WHOLE LOTTA DIXIE – An eye-witness account

I was visiting my cousin Clifford in Bug Tussle, Alabama, when he talked me into going to the Annual Pea-Picking Festival in Cullman. There was the usual assortment of giant hogs and two-headed chickens on display as well as a genuine geek who was featured in Omar Calhoun’s Show of Human Oddities. There were children and ladies dressed up as green peas sampling this year’s first prize pea recipe which was the “Possum Pea Delight,” a green pea, Jell-o, and fried possum dish, topped with a marshmallow topping that sent the judges into fits of joy.

There were plenty of fiddlers, cloggers and bluegrass bands, but the act that won the crowd over was a Dixieland band called Whole Lotta Dixie. They had a sawed-off kind of smart-alecky fellow on banjo, who sang and popped off between songs, and there was tuba player who had a white beard that looked like a fu-manchu with Pappy Yokum’s goatee hanging from his chin. The drummer was this really animated guy who reminded me of a praying mantis with glasses. You’d think he had six legs the way he played the drums. He did things on a cowbell I had never seen before. The rest of the musicians were toodling away like mad on clarinet, trumpet, and trombone. Everybody in the band wore a different colored marching band jacket with crazy looking buttons and badges all over them, and they pointed those horns in all directions, never holding still in one place so it looked kind of wild like they were playing to people all around, underneath, and above.

> **Supplied data**
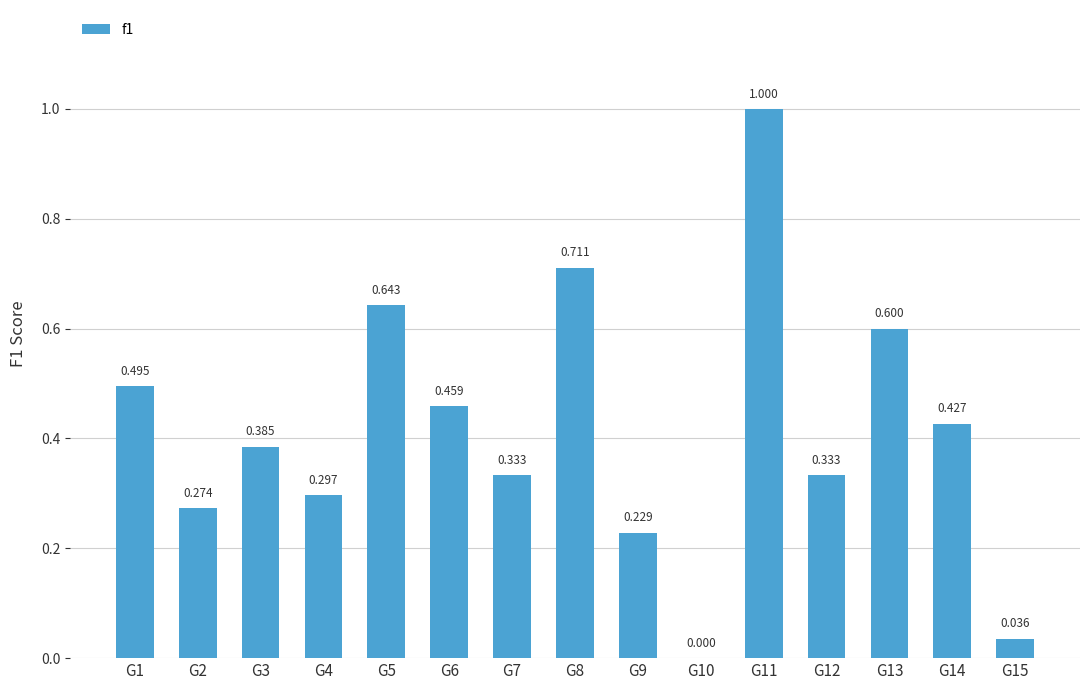

Count the number of values greater than 0.

14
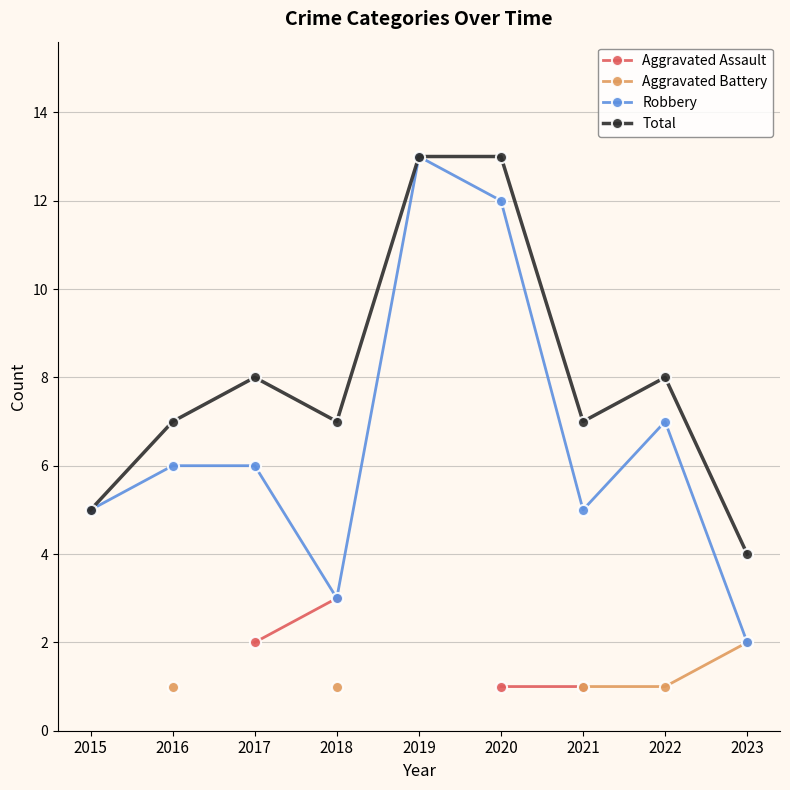

At which category does Total reach its first local valley?

2018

> **Tasks to complete**
A: In the festival account, what was the name of this year's first prize pea recipe?
B: Pull out, word for word, the part of the festival account that begins at the words "WHOLE LOTTA DIXIE –"; stop after "fits of joy.".
Rely on the festival account alone.

> **Answers**
A: The "Possum Pea Delight."

B:
WHOLE LOTTA DIXIE – An eye-witness account

I was visiting my cousin Clifford in Bug Tussle, Alabama, when he talked me into going to the Annual Pea-Picking Festival in Cullman. There was the usual assortment of giant hogs and two-headed chickens on display as well as a genuine geek who was featured in Omar Calhoun’s Show of Human Oddities. There were children and ladies dressed up as green peas sampling this year’s first prize pea recipe which was the “Possum Pea Delight,” a green pea, Jell-o, and fried possum dish, topped with a marshmallow topping that sent the judges into fits of joy.